Here's an example of a command:

bash cenote-taker1.sh -default stool_rca_ps_contigs.fasta stool_dsfe_2ct "macaque stool" 09-Mar-2015 "fecal metagenome" SRR7122341 SRX4043905 SAMN09074565 PRJNA393166 template1.sbt

Also, I use 56 GB of memory and 56 CPUs on a cloud server for each run.

Make a GenBank submission template file here: https://submit.ncbi.nlm.nih.gov/genbank/template/submission/

Part 1: Contig processing

-default option

(1) The specified .fasta file will be parsed to remove sequences less than 1000 nts.

(2) Sequences will be scanned for terminally redundant ends (circular sequences) and only sequences that are determined to be circular will be kept.

(3) Determines if circular contig has any ORFs of 80 AA or larger or else discards sequence.

(4) (optional: see '-keep_known') Uses BLASTN against GenBank 'nt' to disregard any circular sequences that are >90% identical to known sequences across a >500bp window

(5) Uses Circlator () to rotate circular contigs so that a non-intragenic start codon of one of the ORFs will be the wrap point.

-needs_rotation option

(1) The specified .fasta file of pre-wrapped circular contigs will be used for Circlator (https://github.com/sanger-pathogens/circlator) to rotate circular contigs so that a non-intragenic start codon of one of the ORFs will be the wrap point.

-given_linear or -given_circular options

(1) given .fasta file will be kept more or less as is for annotation

Part 2: ORF Annotation and Taxonomy Guessing

(1) Uses BLASTX against a custom virus + plasmid database (derived from GenBank 'nr') to guess family-level taxon of each circular sequence (note: this taxonomy method should not be considered definitive)

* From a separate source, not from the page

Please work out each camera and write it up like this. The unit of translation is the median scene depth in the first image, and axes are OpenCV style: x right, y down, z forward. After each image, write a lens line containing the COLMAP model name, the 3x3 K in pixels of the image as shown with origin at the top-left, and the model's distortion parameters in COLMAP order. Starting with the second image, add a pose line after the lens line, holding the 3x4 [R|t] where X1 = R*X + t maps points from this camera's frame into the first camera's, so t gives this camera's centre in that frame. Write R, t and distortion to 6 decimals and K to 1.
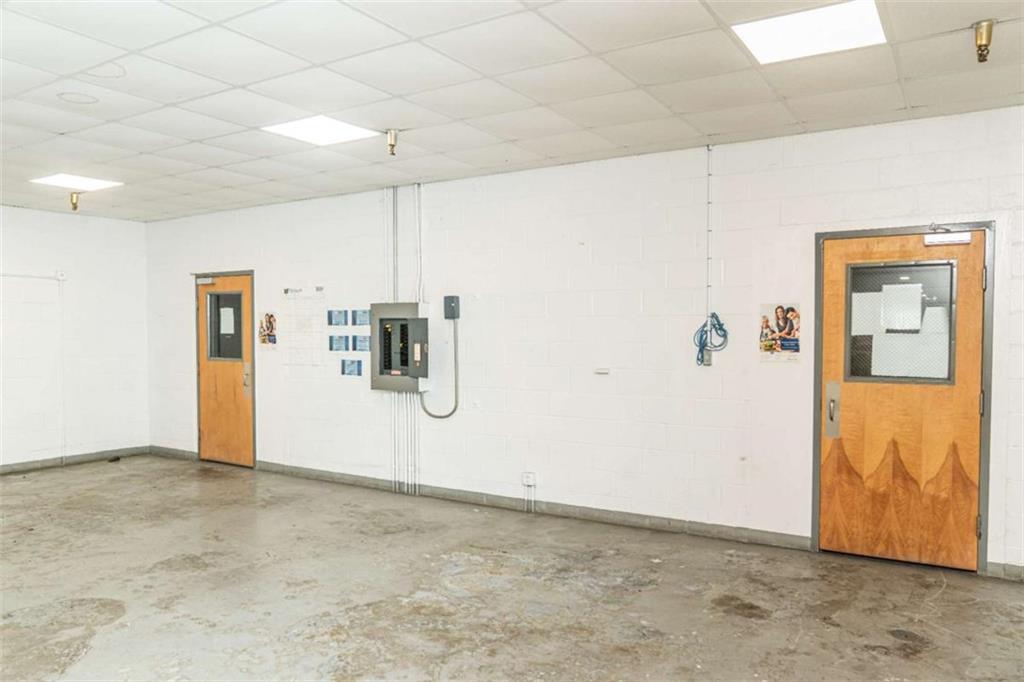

(2) Translates each ORF of 80 AA or larger

(3) Uses RPS-BLAST to predict function of each ORF by aligning to known NCBI Conserved Domains

(4) Generates a .tbl file of RPS-BLAST results

(5) Takes ORFs without RPS-BLAST hits and queries the GenBank viral database (predicted viruses) or nr database (predicted plasmids) with BLASTP

(6) Generates a .tbl file of BLASTP results

(7) Takes ORFs without any BLASTP hits and tries to find structural homology to known proteins using HHblits (databases: uniprot20, pdb70, scop70, pfam_31, NCBI_CD)

(8) Generates a .tbl file of HHblits results

(9) Removes ORFs within ORFs that do not contain conserved sequences

(10) Combines all .tbl files into a master .tbl file

(11) Generates a name for each virus/plasmid based on taxonomic results and nature of sample

(12) Generates properly formatted .fsa and .tbl files in a separate directory

(13) Uses tbl2asn to make gbf, val, and sqn files

Review all files and make any necessary changes before submitting to GenBank ([(https://www.ncbi.nlm.nih.gov/books/NBK53709/)]). You will submit the .sqn file. Changes made to .gbf files will NOT be reflected on the .sqn file, unfortunately. However, the .gbf file should be looked at in a sequence map viewer such as MacVector, Geneious, or Ugene (free to use).